哨兵集群介绍
Redis的哨兵(sentinel) 常用于管理多个 Redis 服务器,它主要会执行以下三个任务:
监控(Monitoring):哨兵(sentinel) 会不断地检查你的Master和Slave是否运作正常。
提醒(Notification):当被监控的某个 Redis出现问题时, 哨兵(sentinel) 可以通过 API 向管理员或者其他应用程序发送通知。
自动故障迁移(Automatic failover):当一个Master不能正常工作时,哨兵(sentinel) 会开始一次自动故障迁移操作,它会将 Master 故障后的其中一个 Slave 升级为新的 Master,并让 Master 故障后的其他 Slave 改为复制新的Master;当客户端试图连接故障的 Master 时,集群也会向客户端返回新Master的地址,使得集群可以使用新的 Master 代替故障的 Master。
哨兵(sentinel) 是一个分布式系统,你可以在一个架构中运行多个哨兵(sentinel) 进程,这些进程使用流言协议(gossipprotocols)来接收关于 Master 是否下线的信息,并使用投票协议(agreement protocols)来决定是否执行自动故障迁移,以及选择哪个 Slave 作为新的 Master。
每个哨兵(sentinel) 会向其它哨兵(sentinel)、master、slave定时发送消息,以确认对方是否“活”着,如果发现对方在指定时间(可配置)内未回应,则暂时认为对方已挂(所谓的”主观认为宕机” Subjective Down,简称sdown)。

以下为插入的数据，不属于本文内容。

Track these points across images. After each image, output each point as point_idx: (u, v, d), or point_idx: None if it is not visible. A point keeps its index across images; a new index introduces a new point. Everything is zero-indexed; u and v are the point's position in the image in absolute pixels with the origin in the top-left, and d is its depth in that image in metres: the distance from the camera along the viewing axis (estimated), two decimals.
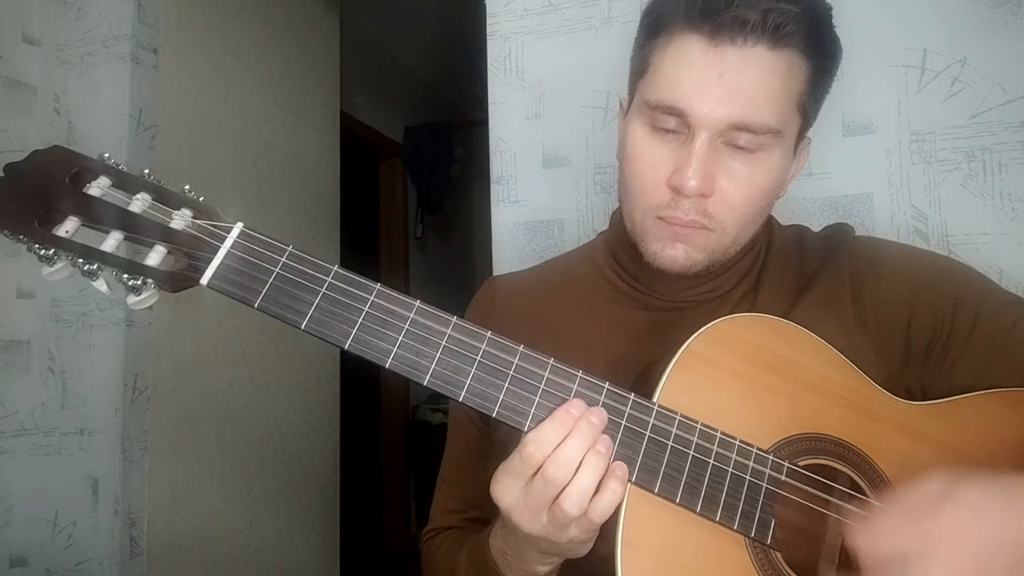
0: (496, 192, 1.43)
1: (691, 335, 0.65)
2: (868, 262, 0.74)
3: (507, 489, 0.59)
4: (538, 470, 0.57)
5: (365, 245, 3.61)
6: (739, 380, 0.65)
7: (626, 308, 0.78)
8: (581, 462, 0.57)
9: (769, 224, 0.79)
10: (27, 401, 1.72)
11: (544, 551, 0.62)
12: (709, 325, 0.66)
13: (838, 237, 0.77)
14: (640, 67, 0.71)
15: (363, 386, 3.46)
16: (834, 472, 0.65)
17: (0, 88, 1.71)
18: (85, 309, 1.71)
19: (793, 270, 0.76)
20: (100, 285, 0.57)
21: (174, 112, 1.87)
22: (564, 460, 0.57)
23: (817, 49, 0.67)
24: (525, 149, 1.41)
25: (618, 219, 0.81)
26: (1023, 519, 0.51)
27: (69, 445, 1.69)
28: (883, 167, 1.22)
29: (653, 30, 0.69)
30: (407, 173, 3.80)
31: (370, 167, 3.74)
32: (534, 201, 1.40)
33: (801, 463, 0.64)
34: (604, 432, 0.59)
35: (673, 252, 0.69)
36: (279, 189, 2.26)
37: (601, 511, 0.57)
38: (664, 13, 0.68)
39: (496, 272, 1.40)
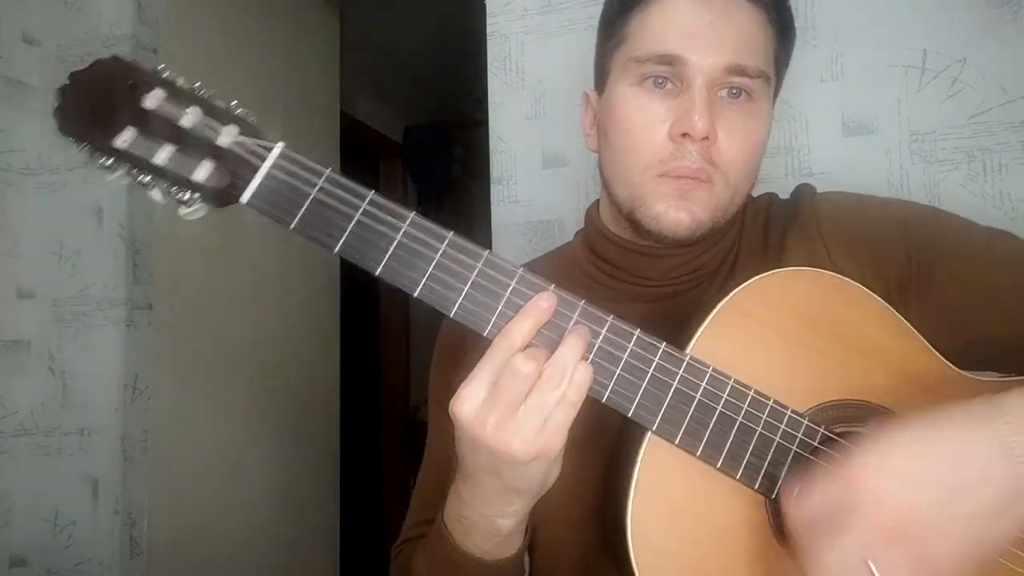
0: (496, 192, 1.42)
1: (703, 312, 0.62)
2: (829, 214, 0.73)
3: (474, 391, 0.55)
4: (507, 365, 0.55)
5: None
6: (782, 338, 0.62)
7: (616, 304, 0.74)
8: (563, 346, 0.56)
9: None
10: (27, 401, 1.71)
11: (507, 487, 0.59)
12: (755, 278, 0.63)
13: (801, 196, 0.77)
14: (620, 38, 0.72)
15: (363, 386, 3.46)
16: None
17: (0, 88, 1.71)
18: (85, 309, 1.71)
19: (762, 238, 0.76)
20: (155, 195, 0.58)
21: None
22: (521, 336, 0.56)
23: (780, 17, 0.71)
24: (525, 149, 1.41)
25: (594, 213, 0.81)
26: (940, 457, 0.50)
27: (69, 445, 1.69)
28: (883, 167, 1.22)
29: (628, 3, 0.71)
30: (407, 173, 3.80)
31: (370, 167, 3.74)
32: (534, 201, 1.40)
33: (838, 430, 0.61)
34: (631, 380, 0.58)
35: (677, 214, 0.67)
36: None
37: (581, 383, 0.55)
38: None
39: None
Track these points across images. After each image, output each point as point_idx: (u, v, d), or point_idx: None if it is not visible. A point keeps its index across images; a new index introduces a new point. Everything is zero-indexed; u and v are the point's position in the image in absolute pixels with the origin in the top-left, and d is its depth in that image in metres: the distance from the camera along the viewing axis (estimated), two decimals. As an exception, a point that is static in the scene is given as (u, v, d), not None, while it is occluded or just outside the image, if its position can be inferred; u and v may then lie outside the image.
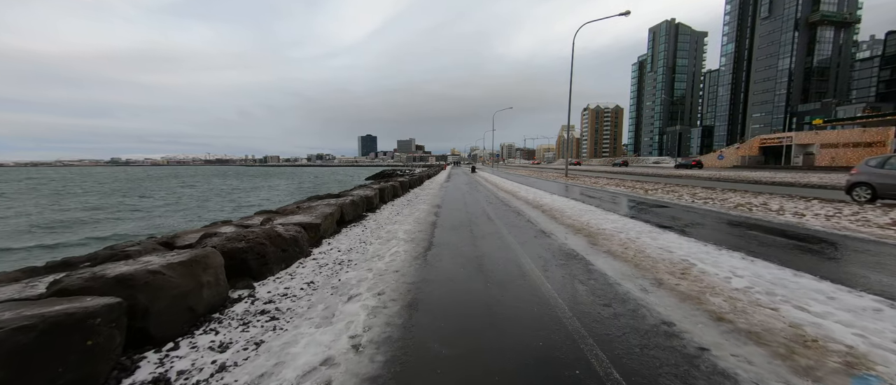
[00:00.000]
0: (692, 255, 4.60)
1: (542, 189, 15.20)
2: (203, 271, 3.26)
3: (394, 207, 10.86)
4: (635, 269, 4.27)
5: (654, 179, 22.05)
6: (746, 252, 4.81)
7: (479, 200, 12.14)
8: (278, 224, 5.57)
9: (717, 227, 6.64)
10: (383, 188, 11.69)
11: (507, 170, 52.20)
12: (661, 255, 4.70)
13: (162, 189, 38.62)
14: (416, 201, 12.21)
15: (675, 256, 4.57)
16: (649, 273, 4.07)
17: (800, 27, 78.53)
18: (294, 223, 5.76)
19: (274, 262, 4.48)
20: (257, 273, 4.22)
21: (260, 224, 6.10)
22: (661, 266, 4.24)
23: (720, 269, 3.98)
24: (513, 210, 9.71)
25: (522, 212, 9.27)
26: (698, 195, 11.65)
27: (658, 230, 6.18)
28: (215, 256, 3.50)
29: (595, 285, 3.79)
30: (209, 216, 18.05)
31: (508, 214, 8.97)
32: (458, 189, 17.29)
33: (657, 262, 4.39)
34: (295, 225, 5.66)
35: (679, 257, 4.52)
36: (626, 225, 6.69)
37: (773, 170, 36.12)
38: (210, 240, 4.22)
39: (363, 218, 8.88)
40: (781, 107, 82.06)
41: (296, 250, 5.06)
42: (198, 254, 3.33)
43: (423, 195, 14.40)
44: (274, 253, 4.50)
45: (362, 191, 10.63)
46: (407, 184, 16.41)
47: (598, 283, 3.87)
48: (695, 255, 4.55)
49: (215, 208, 21.74)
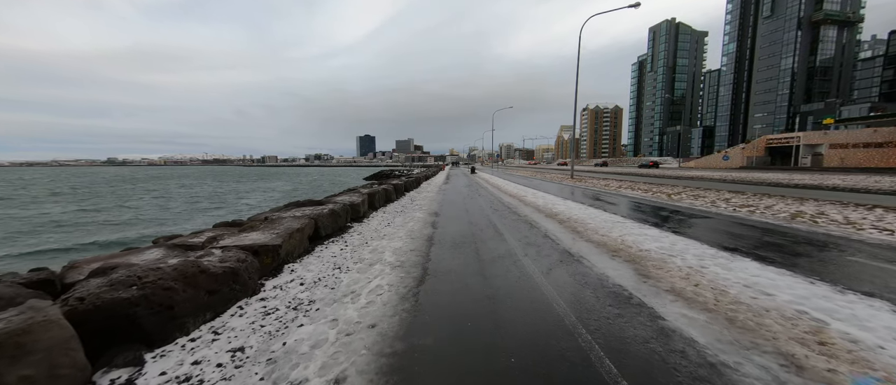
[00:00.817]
0: (805, 301, 3.16)
1: (551, 193, 13.77)
2: (10, 365, 1.81)
3: (385, 215, 9.40)
4: (734, 328, 2.82)
5: (664, 181, 20.67)
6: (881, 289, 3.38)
7: (483, 207, 10.70)
8: (217, 248, 4.11)
9: (796, 249, 5.20)
10: (373, 193, 10.22)
11: (507, 170, 50.76)
12: (754, 298, 3.27)
13: (148, 191, 36.96)
14: (411, 207, 10.77)
15: (781, 303, 3.13)
16: (764, 339, 2.62)
17: (802, 26, 77.58)
18: (241, 247, 4.30)
19: (191, 314, 3.01)
20: (157, 335, 2.75)
21: (203, 244, 4.64)
22: (774, 325, 2.80)
23: (875, 335, 2.54)
24: (523, 220, 8.27)
25: (536, 223, 7.83)
26: (731, 201, 10.25)
27: (724, 254, 4.73)
28: (49, 330, 2.04)
29: (689, 367, 2.35)
30: (169, 229, 16.39)
31: (519, 226, 7.53)
32: (458, 193, 15.84)
33: (761, 316, 2.95)
34: (241, 249, 4.19)
35: (788, 305, 3.08)
36: (674, 244, 5.25)
37: (785, 171, 34.83)
38: (80, 287, 2.75)
39: (346, 229, 7.42)
40: (784, 107, 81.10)
41: (235, 288, 3.59)
42: (10, 330, 1.87)
43: (419, 200, 12.95)
44: (191, 300, 3.03)
45: (348, 196, 9.17)
46: (401, 187, 14.95)
47: (690, 359, 2.42)
48: (812, 303, 3.10)
49: (187, 214, 20.07)
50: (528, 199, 11.83)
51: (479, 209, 10.18)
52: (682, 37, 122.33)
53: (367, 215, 9.23)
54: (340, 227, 7.38)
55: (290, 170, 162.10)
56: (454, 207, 10.75)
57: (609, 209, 9.41)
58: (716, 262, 4.32)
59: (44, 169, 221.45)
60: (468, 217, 8.81)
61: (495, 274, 4.40)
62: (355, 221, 8.34)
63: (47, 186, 43.71)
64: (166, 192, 35.89)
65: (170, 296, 2.85)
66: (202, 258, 3.60)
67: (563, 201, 10.67)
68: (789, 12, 78.38)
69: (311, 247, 5.99)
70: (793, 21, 77.98)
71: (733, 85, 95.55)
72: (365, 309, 3.42)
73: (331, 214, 6.71)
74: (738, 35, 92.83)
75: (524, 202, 11.39)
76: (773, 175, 26.66)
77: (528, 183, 20.95)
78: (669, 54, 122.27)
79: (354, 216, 8.33)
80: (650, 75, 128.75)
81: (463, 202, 12.09)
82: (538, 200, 11.06)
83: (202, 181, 60.46)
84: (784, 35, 79.69)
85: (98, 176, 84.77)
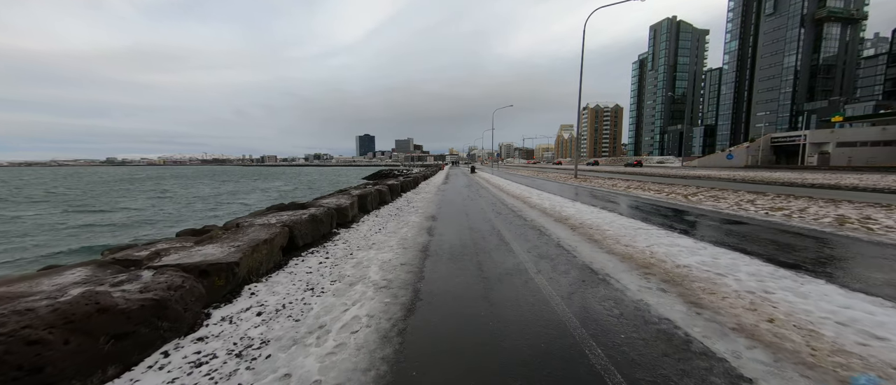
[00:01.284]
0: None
1: (556, 194, 12.88)
2: None
3: (377, 220, 8.51)
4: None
5: (674, 181, 19.79)
6: None
7: (484, 209, 9.81)
8: (150, 269, 3.22)
9: (873, 266, 4.31)
10: (365, 194, 9.32)
11: (508, 170, 49.89)
12: (863, 344, 2.39)
13: (135, 194, 36.04)
14: (407, 210, 9.88)
15: None
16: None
17: (805, 24, 76.73)
18: (183, 266, 3.40)
19: (76, 375, 2.12)
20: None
21: (144, 259, 3.76)
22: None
23: None
24: (531, 225, 7.38)
25: (545, 229, 6.94)
26: (757, 203, 9.38)
27: (786, 273, 3.84)
28: None
29: None
30: (142, 233, 15.45)
31: (527, 233, 6.64)
32: (458, 193, 14.95)
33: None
34: (182, 270, 3.30)
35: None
36: (717, 258, 4.36)
37: (794, 170, 34.00)
38: None
39: (331, 237, 6.53)
40: (787, 105, 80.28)
41: (161, 327, 2.70)
42: None
43: (416, 201, 12.07)
44: (79, 353, 2.14)
45: (336, 199, 8.27)
46: (397, 188, 14.05)
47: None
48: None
49: (165, 219, 19.08)
50: (533, 200, 10.94)
51: (480, 212, 9.29)
52: (683, 35, 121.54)
53: (357, 219, 8.33)
54: (324, 234, 6.48)
55: (288, 170, 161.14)
56: (453, 210, 9.86)
57: (625, 212, 8.52)
58: (781, 285, 3.43)
59: (43, 169, 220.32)
60: (469, 221, 7.92)
61: (504, 299, 3.52)
62: (343, 227, 7.45)
63: (40, 187, 42.76)
64: (161, 192, 34.97)
65: (37, 353, 1.96)
66: (116, 286, 2.70)
67: (571, 203, 9.78)
68: (792, 9, 77.54)
69: (285, 259, 5.09)
70: (796, 18, 77.15)
71: (735, 83, 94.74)
72: (331, 356, 2.54)
73: (310, 221, 5.81)
74: (740, 33, 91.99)
75: (529, 204, 10.50)
76: (783, 174, 25.81)
77: (530, 183, 20.07)
78: (670, 53, 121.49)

若“哨兵群”中的多数 sentinel ,报告某一 Master 没响应,系统才认为该 Master "彻底死亡"(即:客观上的真正down机,Objective Down,简称odown),通过一定的vote算法,从剩下的slave节点中,选一台提升为master,然后自动修改相关配置。
虽然哨兵(sentinel) 释出为一个单独的可执行文件 redis-sentinel ,但实际上它只是一个运行在特殊模式下的 Redis 服务器,你可以在启动一个普通 Redis 服务器时通过给定 --sentinel 选项来启动哨兵(sentinel)。
服务器规划
Redis安装
下载官方安装包:https://redis.io/download
1、Redis支持包安装
由于 Redis 是由 C 语言编写,所系统需要安装 gcc
[root@rocketmq-nameserver1 ~]# yum install -y gcc automake autoconf libtool make
2、解压下载的 Redis 安装包,并进入目录,进行编译,分别在3台服务器上操作。
[root@rocketmq-nameserver1 redis-5.0.4]# make install
此过程大概需要2分钟左右,耐心等待。。。。。。
说明:如果在编译过程中出现 该错误,则需要在编译的时候使用此命令 make MALLOC=libc install 可解决。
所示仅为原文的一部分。